Notable Quotes & Timestamps
- "Sartre comes to understand that individual experience and individual freedom is always already shaped by social forces." (Mary Edwards, 05:42)
- "There is a sense in which having a sense of self is a healthy delusion for Sartre... But many self-conceptions... are existentially maladaptive because they can prevent authentic self development." (Mary Edwards, 11:01)
- "In moments of shame, rather than being sort of non-positionally conscious of an object... I'm conscious of myself as seen by the other... I am that thing that the other sees me as." (Mary Edwards, 14:54)
- "...we are each better placed to know others than ourselves, because we can see others from the outside..." (Edwards paraphrasing Sartre, 18:53)
- "Like Freud's concept of the unconscious, Sartre's concept of bad faith can explain maladaptive... behavior. Unlike Freud, though, Sartre does not trace these behaviors to an irrational source outside consciousness..." (Mary Edwards, 32:04)
- "He [Sartre] thinks that histories and people... are dialectical objects, which doesn't objectify people in this degrading sense... but there's a richness lost if reason is reduced to analytic logic." (Mary Edwards, 41:03)
- "What Sartre did is he gave Genet... insights into the self that should be provided within confidential, trusting, psychotherapeutic context." (Mary Edwards, 49:21)
- "Sartre builds a really strong case... that what Flaubert required in order to go on living was an irreversible transformation that excused him from his duty as a bourgeois boy..." (Mary Edwards, 58:49)

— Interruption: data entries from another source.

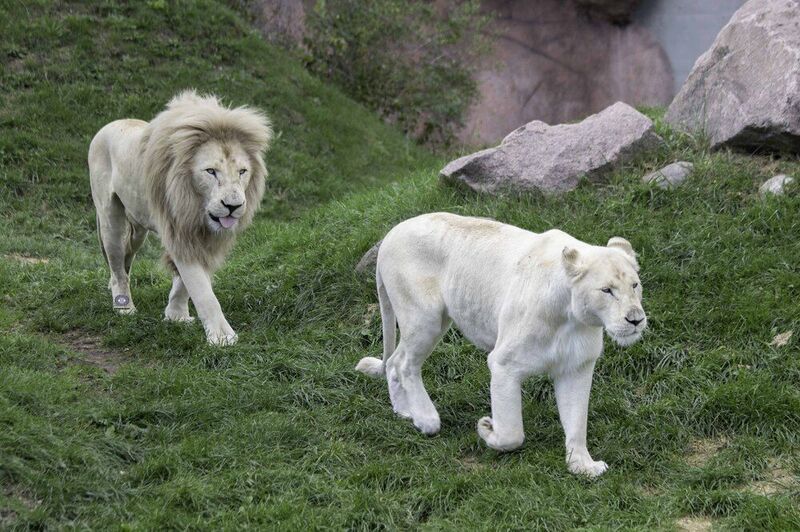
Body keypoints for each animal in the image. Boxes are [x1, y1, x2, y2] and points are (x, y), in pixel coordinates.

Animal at [88, 90, 272, 345]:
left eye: (242, 172)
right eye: (211, 171)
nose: (233, 206)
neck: (197, 207)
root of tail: (111, 124)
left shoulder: (203, 238)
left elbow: (185, 283)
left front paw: (176, 316)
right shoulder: (178, 229)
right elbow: (202, 290)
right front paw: (222, 337)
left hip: (138, 228)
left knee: (126, 256)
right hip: (110, 218)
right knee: (116, 265)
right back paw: (124, 306)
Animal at [356, 213, 647, 477]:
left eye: (635, 285)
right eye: (606, 290)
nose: (636, 319)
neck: (571, 318)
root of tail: (390, 234)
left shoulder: (576, 367)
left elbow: (577, 421)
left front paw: (583, 466)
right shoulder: (504, 364)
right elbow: (512, 432)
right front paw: (487, 428)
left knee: (394, 361)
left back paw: (405, 412)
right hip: (424, 317)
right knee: (405, 363)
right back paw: (427, 420)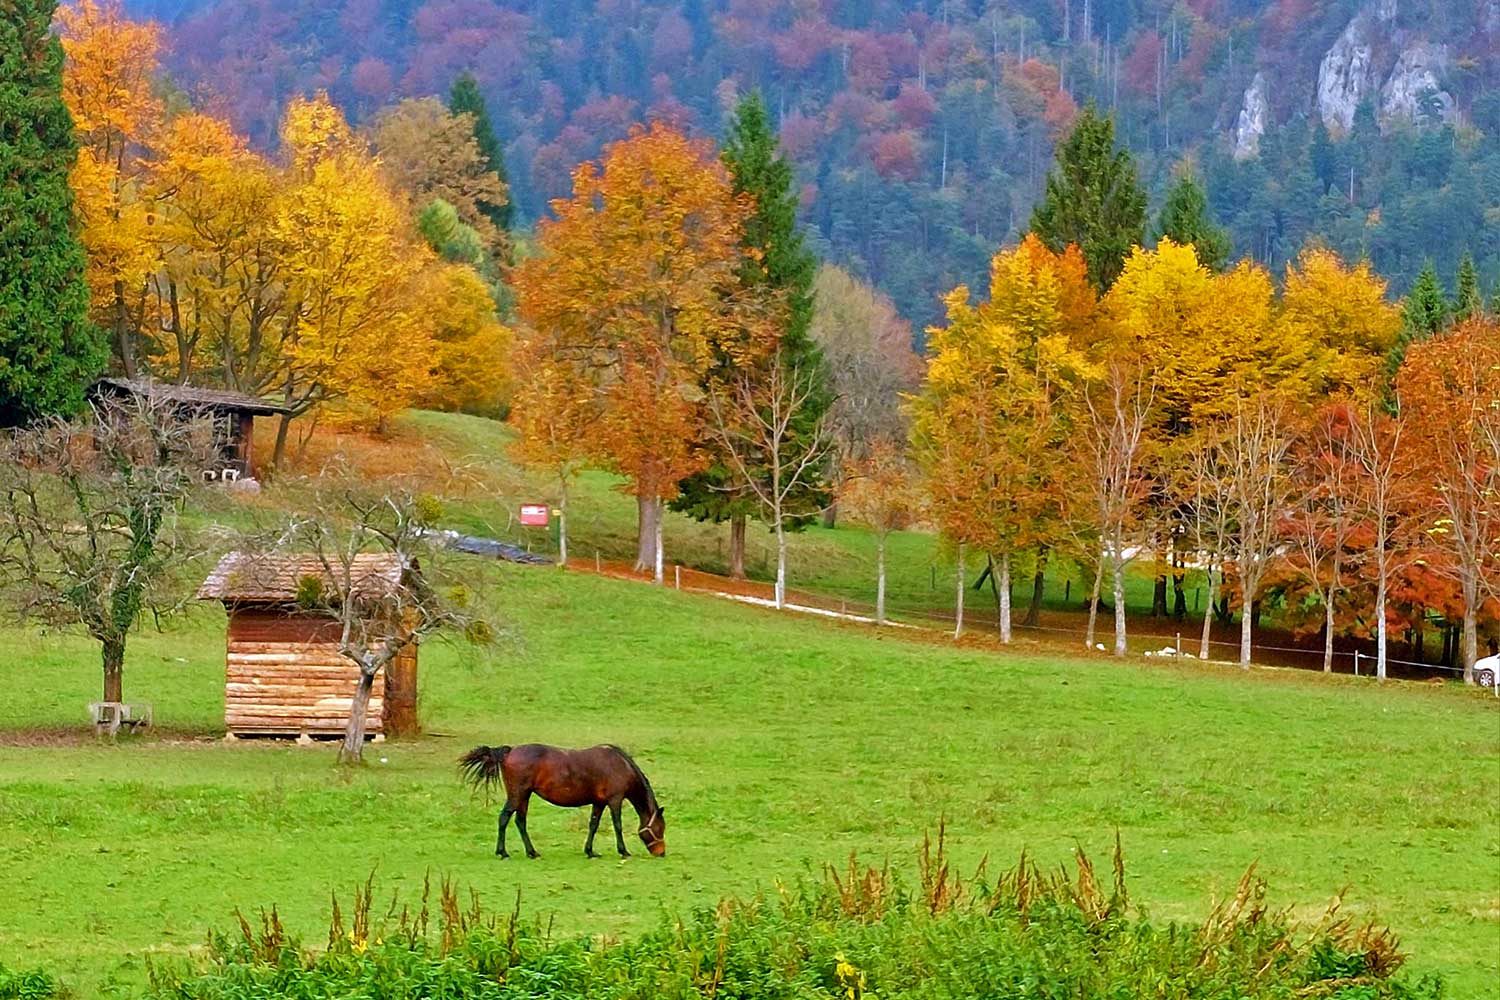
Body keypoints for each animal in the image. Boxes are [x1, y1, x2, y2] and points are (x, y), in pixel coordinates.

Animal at [459, 743, 666, 863]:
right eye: (659, 828)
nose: (661, 852)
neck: (621, 765)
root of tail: (509, 752)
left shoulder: (599, 803)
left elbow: (593, 825)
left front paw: (590, 851)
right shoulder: (615, 800)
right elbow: (618, 825)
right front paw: (623, 851)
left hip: (524, 796)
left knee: (520, 821)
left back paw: (532, 852)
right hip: (518, 795)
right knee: (504, 818)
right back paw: (502, 852)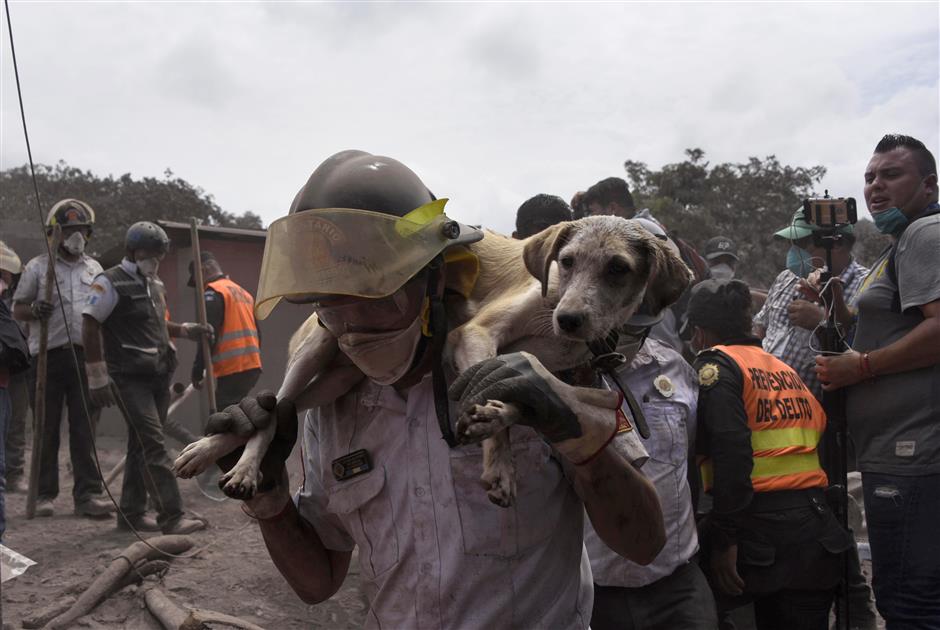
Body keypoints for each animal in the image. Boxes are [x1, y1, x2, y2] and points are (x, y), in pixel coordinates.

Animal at [174, 217, 692, 508]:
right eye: (565, 261)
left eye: (618, 268)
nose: (569, 319)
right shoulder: (475, 334)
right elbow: (493, 399)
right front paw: (500, 464)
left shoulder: (552, 374)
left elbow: (518, 399)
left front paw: (493, 419)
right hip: (315, 350)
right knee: (266, 414)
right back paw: (236, 464)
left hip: (334, 380)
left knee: (281, 409)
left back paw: (210, 451)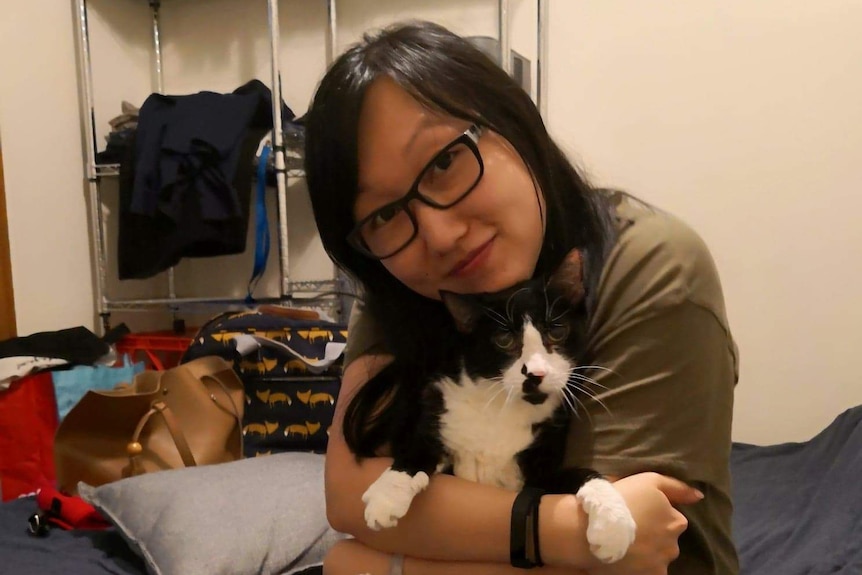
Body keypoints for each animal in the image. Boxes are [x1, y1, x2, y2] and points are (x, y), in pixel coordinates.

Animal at [362, 251, 636, 564]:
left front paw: (614, 524)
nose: (535, 374)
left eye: (557, 331)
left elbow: (582, 475)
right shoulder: (442, 413)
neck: (503, 407)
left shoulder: (540, 469)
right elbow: (415, 452)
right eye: (504, 340)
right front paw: (385, 496)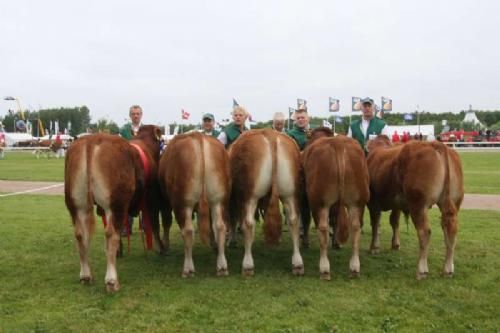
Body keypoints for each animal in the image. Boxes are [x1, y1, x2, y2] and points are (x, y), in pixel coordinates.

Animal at [64, 124, 161, 290]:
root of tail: (92, 139)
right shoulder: (151, 200)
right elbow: (153, 227)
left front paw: (120, 251)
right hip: (116, 204)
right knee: (111, 234)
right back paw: (111, 280)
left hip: (76, 204)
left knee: (80, 234)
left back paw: (85, 275)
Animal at [159, 131, 229, 276]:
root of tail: (199, 137)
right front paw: (213, 244)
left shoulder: (165, 202)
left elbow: (166, 222)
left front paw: (165, 246)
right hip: (218, 201)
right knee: (220, 226)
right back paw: (222, 267)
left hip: (183, 203)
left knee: (187, 230)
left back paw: (188, 269)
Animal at [229, 129, 302, 274]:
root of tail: (270, 134)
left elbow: (235, 220)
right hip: (290, 194)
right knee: (294, 220)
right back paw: (297, 263)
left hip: (250, 196)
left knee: (248, 224)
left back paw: (247, 265)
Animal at [302, 134, 370, 278]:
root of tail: (338, 142)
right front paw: (336, 243)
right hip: (357, 202)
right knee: (355, 227)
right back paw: (354, 267)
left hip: (320, 202)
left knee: (322, 228)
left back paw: (324, 268)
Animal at [364, 135, 464, 278]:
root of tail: (436, 145)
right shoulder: (396, 204)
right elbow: (394, 221)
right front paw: (395, 244)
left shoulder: (373, 202)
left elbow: (375, 224)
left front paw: (374, 247)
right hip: (453, 202)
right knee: (451, 230)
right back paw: (448, 269)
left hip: (418, 204)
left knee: (424, 232)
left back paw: (421, 270)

- "Flaubert and his whole class are neurotic... He attempts to give this kind of... God's eye view, but it's from a very specific kind of evil God perspective." (Mary Edwards, 70:52)
- "To prefer the imaginary is not only to prefer a richness, a beauty, a luxury as imaged to the present mediocrity... One flees the very form of the real..." (Sartre, as quoted by Mary Edwards, 81:26)
- "It's empowering... shows us that self analysis is incredibly difficult and... you definitely need the help of... another human perspective." (Mary Edwards, 98:04)
Conclusion
Mary Edwards articulates both the complexity and the contemporary relevance of Sartre’s existential psychoanalysis—illustrating its value for philosophy, literature, psychotherapy, and understanding oppression. She highlights philosophical, literary, and clinical implications, as well as potential for future interdisciplinary research bridging existentialism, therapy, and social critique.
This episode gives listeners a robust grasp of Sartre’s mature thought, the nuances of knowing the self and others, and the radical potential of existential psychoanalysis for both theory and practice.